I'd be glad to post some frame grabs if a server was available.

Time to go test in the real world.
I hope this helps out.

Well Bill, I created a PP with your above settings and did some test shootings, but am very disappointed with the result. Yes, the histogram now tends to evenly cover tha whole spectrum, but there is an ugly halo over the thin tree branches against the sky (which was just at the edge of 100% zebra appearing) - see attached grab. Also, there's too much blue in it (I was using some 5200K and auto-iris).

Now, could it be that with STD3, one should really alter the knee point, and/or saturation - slope? Or is something else at fault here that over-saturates of the near-clipping lights? The grab on the right shows more or less the same scene, but manually made a stop darker - the sky becomes more natural.

Can somebody recreate this, or is it just my camera? I'd appreciate somebody re-assuring me it's not my camera at falut, the STD3 being the widest but also the most standard setting!

PS: What's even worse is that at shooting time, nothing wrong was visible in the LCD... Just light blue sky, with small patches of zebra here and there.

Michael H. Stevens February 4th, 2008 11:24 AM

Yoyr problem is the STD3. i don't know how you got that quaote but Bill profiles were using Cine.
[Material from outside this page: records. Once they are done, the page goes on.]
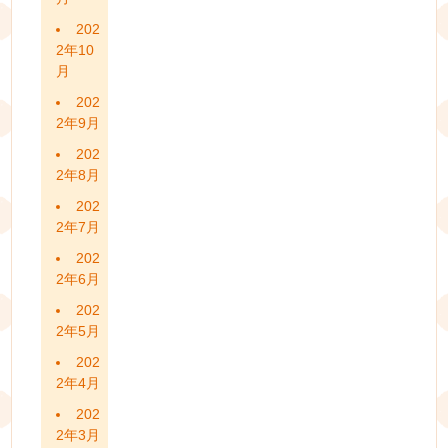
202
2年10
月
202
2年9月
202
2年8月
202
2年7月
202
2年6月
202
2年5月
202
2年4月
202
2年3月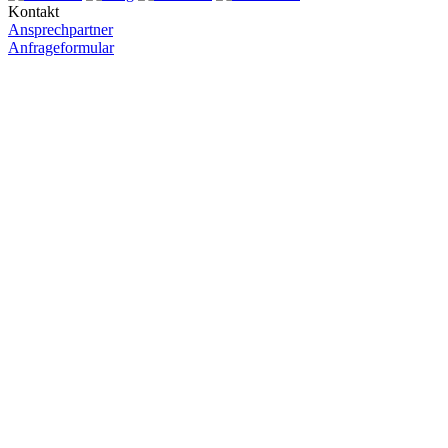
Kontakt
Ansprechpartner
Anfrageformular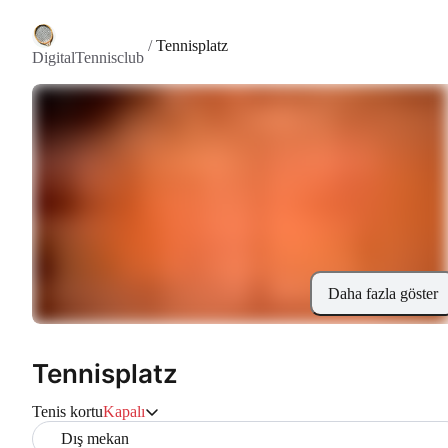
/
Tennisplatz
DigitalTennisclub
Daha fazla göster
Tennisplatz
Tenis kortu
Kapalı
Dış mekan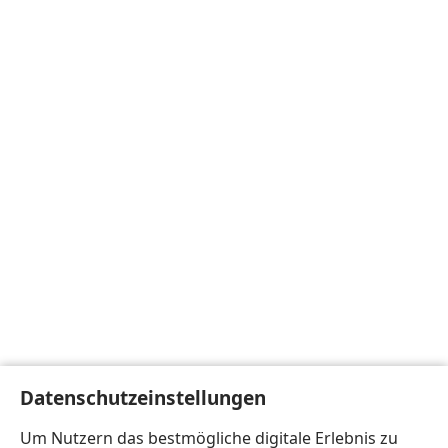
Datenschutzeinstellungen
Um Nutzern das bestmögliche digitale Erlebnis zu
I used Cine4 with Bill's settings and it was very good. Try that.

Steven Thomas February 4th, 2008 11:43 AM

True...
I believe this is the latest from Bill.
Note. You may want to make 3 seperate profiles
using the three different CINE curves. (CINE1, CINE3, & CINE4).
This way you can choose the most appropricate one based on lighting conditions.



Matrix ...............on
Select................hisat
Level..................0
Phase.................-5
R-G...................75
R-B...................0
G-R...................-18
G-B...................-32
B-R...................-27
B-G...................13

Gamma Level.............. 0 (changed from -40)
Gamma Select.............(CINE1, CINE3, or CINE4)
Black..........................-12
Black Gamma..............0

Piotr Wozniacki February 4th, 2008 12:53 PM

Quote:

Originally Posted by Michael H. Stevens (Post 819937)
Yoyr problem is the STD3. i don't know how you got that quaote but Bill profiles were using Cine. I used Cine4 with Bill's settings and it was very good. Try that.

Guys, I know it's the STD3 gamma that is causing it - I just wanted to check Bill's TrueColor settings using the default gamma curve, so I've used it on purpose. This is basically the default factory setting, with slightly modified Highsat matrix.

And this is why it worries me so much - instead of even better flat colour reproduction, I arrived at those ugly highlights...

Again, does the same happen to your cameras with the settings above AND the STD3 gamma curve?

Michael H. Stevens February 4th, 2008 12:57 PM

YES. All the STD gammas are bright and contrasty and generic looking. No need to ever use them.